*** Document extract

One month ago, Diana Haneski was hiding in an equipment closet at Stoneman Douglas High School. She’s the school’s media specialist, and when the lockdown was announced she herded students into the closet, where she texted family members and waited, listening to the sounds of helicopters overhead.
Seventeen people were killed in the shooting that day at her Parkland, Florida, school. In the days that followed, some of Haneski’s students reignited a national movement against gun violence. Students returned to Douglas two and a half weeks ago, and that library is now a counseling hub for traumatized students and teachers.
You might know Haneski’s name because of this chilling story about her longtime friendship with Yvonne Cech, who was the librarian at Sandy Hook Elementary School when 26 were killed there. I reached out to Haneski because I know her — she became close friends with my mother when they worked together at Westglades Middle School, which is next door to Stoneman Douglas.
I wanted to know how she was adjusting to the wrenching changes to her work and her community, and what learning looks like now at her school. Here’s some of our conversation.
There’s such a huge wave of news coverage when something like this happens, and we hear less as people who work with students settle back in to their routines and people have returned to those same spaces. I was hoping we could talk about how you’re thinking about your library, and how you’re thinking about the job that you do every day after something like this.

******

According to the interview text, what is the Stoneman Douglas library being used for now? The listing that follows has no connection to the interview text.

*** Dataset excerpt

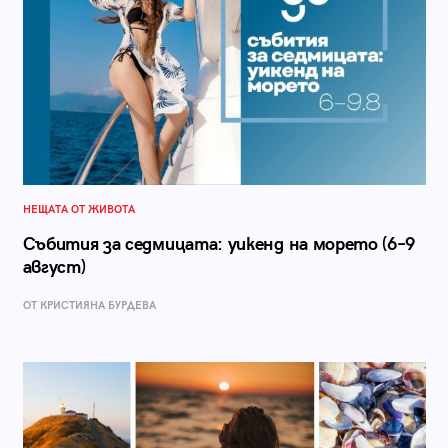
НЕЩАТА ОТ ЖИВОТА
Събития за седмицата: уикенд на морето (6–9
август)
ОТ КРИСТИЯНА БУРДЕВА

******

> **Solution to the exercise**
It is now a counseling hub for traumatized students and teachers.